Netflix CEO floats streaming-only option for U.S. — plus an apology


To say that Netflix is having a pretty bad week is, well, putting it mildly.
First, it marred what should have been a triumphant launch of its streaming-video service for Canada by hiring actors to pose as members of an "enthusiastic" crowd at a press conference. Then its normally level-headed CEO got a little too chummy with a reporter in Toronto, telling him that Americans are too "self-absorbed" to notice that Canadians will be paying less for streaming than U.S. users are.

Oh, boy.

Normally, I leave these kinds of PR gaffes as fodder for our resident media blogger at Yahoo! News — but since there’s an actual tech angle here, I’ll bite. 


First things first, though. Having belatedly realized that he’d managed to insult, you know, his entire base of U.S. customers with his "awkward joke," Netflix CEO Reed Hastings posted a bowing, scraping apology on the official Netflix blog Thursday night, explaining that he was wrong to label Americans as "somewhat self-absorbed" people who generally don’t "follow what happens in the world."

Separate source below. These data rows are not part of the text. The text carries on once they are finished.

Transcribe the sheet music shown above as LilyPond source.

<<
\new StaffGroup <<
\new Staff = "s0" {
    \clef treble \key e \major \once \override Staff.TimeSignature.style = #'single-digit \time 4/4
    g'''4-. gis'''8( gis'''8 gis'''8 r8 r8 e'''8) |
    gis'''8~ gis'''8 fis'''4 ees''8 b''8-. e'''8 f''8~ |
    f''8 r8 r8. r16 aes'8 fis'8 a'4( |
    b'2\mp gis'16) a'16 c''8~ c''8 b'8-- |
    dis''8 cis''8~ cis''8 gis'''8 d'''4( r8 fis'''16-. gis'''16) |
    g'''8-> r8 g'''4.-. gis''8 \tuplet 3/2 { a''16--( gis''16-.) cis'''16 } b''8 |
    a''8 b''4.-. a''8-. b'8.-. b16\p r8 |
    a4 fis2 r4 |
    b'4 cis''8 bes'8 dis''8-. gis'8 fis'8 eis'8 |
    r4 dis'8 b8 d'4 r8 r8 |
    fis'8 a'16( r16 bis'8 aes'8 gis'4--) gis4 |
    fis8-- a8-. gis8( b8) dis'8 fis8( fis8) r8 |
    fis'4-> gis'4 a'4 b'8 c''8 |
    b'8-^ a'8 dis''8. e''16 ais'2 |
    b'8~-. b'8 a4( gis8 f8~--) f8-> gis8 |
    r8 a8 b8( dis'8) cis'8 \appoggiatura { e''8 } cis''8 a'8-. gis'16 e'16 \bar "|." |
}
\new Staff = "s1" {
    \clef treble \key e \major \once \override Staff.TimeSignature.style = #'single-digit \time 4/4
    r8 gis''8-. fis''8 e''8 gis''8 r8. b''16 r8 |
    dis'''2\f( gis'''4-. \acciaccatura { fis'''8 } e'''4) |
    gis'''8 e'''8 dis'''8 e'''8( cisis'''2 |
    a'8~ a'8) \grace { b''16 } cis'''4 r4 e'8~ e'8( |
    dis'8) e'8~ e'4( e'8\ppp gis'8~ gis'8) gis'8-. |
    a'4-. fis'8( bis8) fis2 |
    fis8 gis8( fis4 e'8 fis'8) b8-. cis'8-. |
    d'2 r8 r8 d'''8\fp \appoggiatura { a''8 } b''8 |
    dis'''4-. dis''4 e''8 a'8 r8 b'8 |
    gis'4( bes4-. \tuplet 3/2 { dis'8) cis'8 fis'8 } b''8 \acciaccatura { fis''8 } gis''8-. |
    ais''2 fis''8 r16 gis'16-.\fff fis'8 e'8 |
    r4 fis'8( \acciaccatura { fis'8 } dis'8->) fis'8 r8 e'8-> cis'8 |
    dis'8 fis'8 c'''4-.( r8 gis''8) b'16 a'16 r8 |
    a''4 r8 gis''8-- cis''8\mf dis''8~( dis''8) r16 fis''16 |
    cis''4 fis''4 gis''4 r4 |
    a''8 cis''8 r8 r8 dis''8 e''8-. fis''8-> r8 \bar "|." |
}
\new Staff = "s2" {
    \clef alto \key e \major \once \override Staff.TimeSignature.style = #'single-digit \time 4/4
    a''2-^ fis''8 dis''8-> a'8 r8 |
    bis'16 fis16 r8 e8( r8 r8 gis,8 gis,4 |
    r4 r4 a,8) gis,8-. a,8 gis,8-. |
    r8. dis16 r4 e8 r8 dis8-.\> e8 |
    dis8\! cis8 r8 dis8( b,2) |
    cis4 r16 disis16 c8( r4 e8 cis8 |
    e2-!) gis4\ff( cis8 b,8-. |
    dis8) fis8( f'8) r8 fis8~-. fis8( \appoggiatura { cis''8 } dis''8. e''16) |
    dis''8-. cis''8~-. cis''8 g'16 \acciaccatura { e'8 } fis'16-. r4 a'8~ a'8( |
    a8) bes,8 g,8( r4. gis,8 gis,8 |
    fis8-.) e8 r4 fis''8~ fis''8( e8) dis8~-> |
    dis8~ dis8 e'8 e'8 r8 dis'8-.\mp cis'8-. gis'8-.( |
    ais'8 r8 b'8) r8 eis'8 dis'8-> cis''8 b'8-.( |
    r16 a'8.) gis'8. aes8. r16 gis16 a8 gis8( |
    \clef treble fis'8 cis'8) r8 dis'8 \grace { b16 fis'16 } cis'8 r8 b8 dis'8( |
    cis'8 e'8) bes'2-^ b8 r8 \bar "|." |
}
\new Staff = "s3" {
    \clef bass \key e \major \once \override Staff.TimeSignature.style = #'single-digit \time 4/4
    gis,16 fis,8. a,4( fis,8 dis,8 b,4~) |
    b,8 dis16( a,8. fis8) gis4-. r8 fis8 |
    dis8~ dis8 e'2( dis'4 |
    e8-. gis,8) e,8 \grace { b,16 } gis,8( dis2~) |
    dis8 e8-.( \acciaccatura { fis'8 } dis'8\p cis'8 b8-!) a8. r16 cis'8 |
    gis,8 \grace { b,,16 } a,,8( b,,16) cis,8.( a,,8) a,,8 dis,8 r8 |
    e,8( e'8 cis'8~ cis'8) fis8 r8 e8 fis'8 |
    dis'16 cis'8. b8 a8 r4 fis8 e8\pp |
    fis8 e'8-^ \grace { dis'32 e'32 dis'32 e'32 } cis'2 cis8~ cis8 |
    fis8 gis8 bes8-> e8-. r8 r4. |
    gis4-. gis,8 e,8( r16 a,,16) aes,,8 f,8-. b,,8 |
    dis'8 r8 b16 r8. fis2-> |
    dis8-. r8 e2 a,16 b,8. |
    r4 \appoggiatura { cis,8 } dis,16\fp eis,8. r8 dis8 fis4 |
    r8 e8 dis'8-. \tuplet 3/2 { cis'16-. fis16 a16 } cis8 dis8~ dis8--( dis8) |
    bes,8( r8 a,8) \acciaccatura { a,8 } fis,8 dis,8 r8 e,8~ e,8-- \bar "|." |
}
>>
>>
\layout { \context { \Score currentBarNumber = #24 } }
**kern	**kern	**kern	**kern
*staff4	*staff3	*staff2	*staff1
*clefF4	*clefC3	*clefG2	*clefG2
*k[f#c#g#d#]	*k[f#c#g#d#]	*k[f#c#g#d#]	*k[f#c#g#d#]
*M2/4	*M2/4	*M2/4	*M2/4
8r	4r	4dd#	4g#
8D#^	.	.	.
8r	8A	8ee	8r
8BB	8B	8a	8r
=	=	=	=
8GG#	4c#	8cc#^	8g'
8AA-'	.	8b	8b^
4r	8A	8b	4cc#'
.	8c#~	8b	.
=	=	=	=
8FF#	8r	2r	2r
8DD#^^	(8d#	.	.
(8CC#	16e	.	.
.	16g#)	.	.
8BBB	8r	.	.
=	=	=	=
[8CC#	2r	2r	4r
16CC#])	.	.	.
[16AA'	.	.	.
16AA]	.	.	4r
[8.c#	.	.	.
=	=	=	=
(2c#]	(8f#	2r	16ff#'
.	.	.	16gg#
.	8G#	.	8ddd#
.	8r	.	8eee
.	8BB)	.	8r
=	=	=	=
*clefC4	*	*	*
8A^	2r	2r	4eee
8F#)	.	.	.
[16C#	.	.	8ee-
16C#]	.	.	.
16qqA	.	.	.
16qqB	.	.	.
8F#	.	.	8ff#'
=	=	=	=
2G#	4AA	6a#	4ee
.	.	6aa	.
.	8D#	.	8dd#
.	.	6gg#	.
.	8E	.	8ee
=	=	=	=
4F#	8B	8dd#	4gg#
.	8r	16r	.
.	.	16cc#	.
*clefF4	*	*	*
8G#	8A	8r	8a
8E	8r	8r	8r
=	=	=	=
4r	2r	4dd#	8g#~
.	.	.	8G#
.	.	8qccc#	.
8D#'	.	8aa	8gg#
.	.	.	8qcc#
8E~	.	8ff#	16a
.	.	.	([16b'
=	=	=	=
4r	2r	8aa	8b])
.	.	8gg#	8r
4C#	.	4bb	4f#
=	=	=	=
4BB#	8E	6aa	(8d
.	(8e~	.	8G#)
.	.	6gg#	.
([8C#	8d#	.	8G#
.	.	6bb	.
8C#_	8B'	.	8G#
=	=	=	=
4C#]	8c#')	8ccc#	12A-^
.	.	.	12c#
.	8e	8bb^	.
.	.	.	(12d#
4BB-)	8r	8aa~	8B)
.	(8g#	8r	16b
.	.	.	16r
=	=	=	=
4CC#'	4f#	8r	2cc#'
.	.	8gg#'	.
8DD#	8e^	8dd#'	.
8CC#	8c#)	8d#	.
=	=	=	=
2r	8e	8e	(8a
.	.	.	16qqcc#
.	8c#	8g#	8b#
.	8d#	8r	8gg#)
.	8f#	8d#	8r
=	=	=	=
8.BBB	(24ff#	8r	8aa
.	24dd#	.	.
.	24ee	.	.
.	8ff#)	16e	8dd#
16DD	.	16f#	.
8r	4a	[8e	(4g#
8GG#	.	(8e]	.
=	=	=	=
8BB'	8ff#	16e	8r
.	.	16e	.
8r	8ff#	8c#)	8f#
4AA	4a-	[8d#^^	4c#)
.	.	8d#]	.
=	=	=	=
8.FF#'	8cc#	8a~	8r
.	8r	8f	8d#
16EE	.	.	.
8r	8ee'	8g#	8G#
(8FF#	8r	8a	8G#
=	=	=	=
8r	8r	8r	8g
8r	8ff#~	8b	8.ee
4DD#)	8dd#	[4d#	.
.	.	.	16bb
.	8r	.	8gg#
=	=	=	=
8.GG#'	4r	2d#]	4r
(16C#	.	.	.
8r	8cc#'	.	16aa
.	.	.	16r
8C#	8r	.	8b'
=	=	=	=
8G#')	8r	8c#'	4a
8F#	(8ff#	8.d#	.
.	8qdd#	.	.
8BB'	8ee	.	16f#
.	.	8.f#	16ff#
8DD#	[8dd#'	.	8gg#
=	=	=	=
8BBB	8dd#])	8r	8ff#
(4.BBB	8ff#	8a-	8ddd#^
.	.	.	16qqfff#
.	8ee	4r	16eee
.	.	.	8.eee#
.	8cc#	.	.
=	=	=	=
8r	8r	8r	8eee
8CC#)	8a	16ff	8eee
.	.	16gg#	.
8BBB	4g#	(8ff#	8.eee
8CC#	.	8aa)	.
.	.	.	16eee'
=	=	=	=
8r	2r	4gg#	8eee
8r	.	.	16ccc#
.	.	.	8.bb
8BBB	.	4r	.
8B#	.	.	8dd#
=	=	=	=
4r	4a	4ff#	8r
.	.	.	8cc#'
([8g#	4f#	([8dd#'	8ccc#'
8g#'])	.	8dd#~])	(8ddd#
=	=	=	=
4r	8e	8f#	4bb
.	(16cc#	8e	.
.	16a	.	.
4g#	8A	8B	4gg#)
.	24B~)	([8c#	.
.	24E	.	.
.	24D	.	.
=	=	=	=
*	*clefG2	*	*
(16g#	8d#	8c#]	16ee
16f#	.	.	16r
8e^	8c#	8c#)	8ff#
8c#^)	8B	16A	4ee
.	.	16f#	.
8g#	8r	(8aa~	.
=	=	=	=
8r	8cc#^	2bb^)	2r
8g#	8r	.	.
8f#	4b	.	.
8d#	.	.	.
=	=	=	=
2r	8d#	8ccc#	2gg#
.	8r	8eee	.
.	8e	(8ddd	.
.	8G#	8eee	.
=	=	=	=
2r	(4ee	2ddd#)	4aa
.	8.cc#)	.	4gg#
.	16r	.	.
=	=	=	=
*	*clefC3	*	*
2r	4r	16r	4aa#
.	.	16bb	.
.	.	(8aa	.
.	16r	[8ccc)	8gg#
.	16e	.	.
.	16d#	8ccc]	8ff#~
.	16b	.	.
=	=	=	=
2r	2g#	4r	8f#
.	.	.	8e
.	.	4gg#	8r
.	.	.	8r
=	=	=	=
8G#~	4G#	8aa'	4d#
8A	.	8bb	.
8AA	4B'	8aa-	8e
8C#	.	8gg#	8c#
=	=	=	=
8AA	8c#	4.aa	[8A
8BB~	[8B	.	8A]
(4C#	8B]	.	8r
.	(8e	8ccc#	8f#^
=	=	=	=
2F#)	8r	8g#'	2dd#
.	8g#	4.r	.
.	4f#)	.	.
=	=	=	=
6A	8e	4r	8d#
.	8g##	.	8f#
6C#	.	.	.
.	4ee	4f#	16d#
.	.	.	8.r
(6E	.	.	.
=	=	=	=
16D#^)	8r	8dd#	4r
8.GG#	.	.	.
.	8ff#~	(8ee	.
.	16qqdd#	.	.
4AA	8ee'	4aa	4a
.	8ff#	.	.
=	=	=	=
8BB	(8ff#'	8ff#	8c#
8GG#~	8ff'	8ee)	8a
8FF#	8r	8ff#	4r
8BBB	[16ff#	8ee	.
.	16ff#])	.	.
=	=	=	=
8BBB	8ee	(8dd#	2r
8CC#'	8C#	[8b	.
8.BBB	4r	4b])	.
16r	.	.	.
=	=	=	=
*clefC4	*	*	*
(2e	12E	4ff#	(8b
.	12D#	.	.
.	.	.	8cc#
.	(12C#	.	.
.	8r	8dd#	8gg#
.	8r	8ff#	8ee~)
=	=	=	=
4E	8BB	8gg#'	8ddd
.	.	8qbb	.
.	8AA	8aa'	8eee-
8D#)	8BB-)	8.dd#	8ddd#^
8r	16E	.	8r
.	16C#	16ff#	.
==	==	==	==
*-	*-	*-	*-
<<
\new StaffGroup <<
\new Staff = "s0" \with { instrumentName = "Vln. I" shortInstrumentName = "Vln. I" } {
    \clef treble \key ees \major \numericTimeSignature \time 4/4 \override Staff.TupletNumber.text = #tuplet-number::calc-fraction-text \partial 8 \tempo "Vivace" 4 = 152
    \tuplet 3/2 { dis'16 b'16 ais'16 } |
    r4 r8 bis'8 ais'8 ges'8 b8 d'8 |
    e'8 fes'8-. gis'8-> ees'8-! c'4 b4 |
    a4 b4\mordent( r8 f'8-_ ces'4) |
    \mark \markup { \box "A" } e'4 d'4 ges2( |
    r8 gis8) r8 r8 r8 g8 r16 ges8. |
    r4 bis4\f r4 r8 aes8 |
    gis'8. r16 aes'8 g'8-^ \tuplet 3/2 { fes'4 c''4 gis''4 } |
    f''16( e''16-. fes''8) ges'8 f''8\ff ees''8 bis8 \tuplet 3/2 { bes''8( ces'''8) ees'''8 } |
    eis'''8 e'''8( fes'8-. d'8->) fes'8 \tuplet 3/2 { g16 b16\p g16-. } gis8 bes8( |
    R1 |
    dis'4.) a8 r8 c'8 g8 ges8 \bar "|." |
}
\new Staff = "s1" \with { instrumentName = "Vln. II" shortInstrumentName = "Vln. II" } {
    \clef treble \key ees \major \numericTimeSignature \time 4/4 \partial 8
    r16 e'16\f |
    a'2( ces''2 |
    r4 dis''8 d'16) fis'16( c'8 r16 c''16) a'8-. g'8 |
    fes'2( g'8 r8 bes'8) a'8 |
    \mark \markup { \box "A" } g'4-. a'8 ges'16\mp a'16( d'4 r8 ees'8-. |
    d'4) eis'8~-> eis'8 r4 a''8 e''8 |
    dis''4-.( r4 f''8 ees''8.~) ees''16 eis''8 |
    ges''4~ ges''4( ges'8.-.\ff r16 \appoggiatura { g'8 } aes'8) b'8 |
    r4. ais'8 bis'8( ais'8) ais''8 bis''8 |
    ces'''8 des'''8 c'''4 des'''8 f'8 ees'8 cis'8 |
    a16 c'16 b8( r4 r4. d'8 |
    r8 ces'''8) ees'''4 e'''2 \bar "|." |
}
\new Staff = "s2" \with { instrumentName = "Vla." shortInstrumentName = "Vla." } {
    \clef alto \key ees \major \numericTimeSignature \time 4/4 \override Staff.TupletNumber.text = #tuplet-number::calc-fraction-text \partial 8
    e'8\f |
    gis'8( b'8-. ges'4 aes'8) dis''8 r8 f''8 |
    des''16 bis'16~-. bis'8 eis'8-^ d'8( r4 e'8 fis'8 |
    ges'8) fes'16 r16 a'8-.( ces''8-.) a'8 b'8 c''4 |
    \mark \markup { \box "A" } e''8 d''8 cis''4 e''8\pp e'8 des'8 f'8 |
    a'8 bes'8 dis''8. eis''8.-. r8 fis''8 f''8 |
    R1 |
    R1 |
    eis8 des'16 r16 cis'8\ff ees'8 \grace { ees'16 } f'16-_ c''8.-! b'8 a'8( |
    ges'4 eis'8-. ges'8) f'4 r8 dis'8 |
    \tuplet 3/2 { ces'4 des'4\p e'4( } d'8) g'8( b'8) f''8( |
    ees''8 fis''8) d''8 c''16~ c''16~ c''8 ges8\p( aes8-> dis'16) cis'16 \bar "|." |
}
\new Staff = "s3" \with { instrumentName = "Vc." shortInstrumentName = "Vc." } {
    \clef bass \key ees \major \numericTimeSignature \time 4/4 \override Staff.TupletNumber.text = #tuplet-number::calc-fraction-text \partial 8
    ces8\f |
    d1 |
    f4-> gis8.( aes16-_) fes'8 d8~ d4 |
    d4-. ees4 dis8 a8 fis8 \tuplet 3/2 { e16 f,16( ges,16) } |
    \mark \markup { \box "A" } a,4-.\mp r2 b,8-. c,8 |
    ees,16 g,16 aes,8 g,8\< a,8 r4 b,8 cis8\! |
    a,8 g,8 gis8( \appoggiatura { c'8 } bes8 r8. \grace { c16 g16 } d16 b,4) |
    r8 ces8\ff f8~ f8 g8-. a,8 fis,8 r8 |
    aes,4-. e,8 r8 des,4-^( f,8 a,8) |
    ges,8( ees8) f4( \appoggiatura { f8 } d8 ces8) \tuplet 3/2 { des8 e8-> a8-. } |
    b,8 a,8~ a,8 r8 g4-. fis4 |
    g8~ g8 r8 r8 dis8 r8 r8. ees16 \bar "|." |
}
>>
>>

"I do not believe that one of the most philanthropically-minded nations in the world (America) is self-absorbed or full of self-absorbed people," Hastings wrote. "My apologies to anyone offended by my self-absorbed comment." Well, that’s a start — although judging from the scores of angry comments to his post, a red-faced Hastings still has a lot of apologizing to do.

Now, for some real tech news. As I wrote earlier this week, Netflix’s new $7.99-a-month, streaming-only service for Canada highlights the fact that for now, there is no streaming-only option for Netflix users here in the States. (Hastings had previously said that Netflix won’t be mailing DVDs in Canada because of the "tricky" proposition of shipping discs though non-U.S. postal systems.)

Of course, the fact that U.S. users are paying only a dollar more to get DVDs in the mail (one at home at a time, in the case of Netflix’s $8.99 subscription plan) in addition to video streaming kind of undercuts the whole "Canadians are paying less than Americans" argument that started this whole mess.

Still, in his apology Thursday, Hastings added that Netflix is "looking at adding a streaming-only option for the USA over the coming months," a possibility that Netflix execs first hinted at way back in February 2009.

If you ask me, a streaming-only subscription plan for the U.S. would — or rather, could — represent one of the best values in home video today, especially considering Netflix’s solid catalog of 20,000-plus "Watch Instantly" TV shows and movies. (Indeed, Netflix just inked a new streaming deal with NBC Universal that includes every new episode of "Saturday Night Live," as well as SyFy’s "Battlestar Galactica.")

But I’d be lying if I didn’t say I was disappointed by the pricing for Netflix’s streaming-only service for Canada — again, it’s $7.99 a month, just a buck cheaper than the $8.99/month plan in the U.S. that includes one mailed DVD at home at a time.

Now ... if the streaming-only plan was more like $5 a month, then we’d be talking. (Just to be clear, the key word here is "bargain." Movie fanatics, like me, who are obsessed with picture quality and title selection will still probably prefer to pay more for physical DVDs and Blu-rays.)

So, anyone like the idea of a streaming-only Netflix plan for the U.S. — and if so, how much would you be willing to pay? Oh, and are you satisfied with Hasting’s apology? (My first thought, being the geek I am, was: "Apology accepted, Captain Needa." Name the movie and the character, and I’ll give you a gold star.)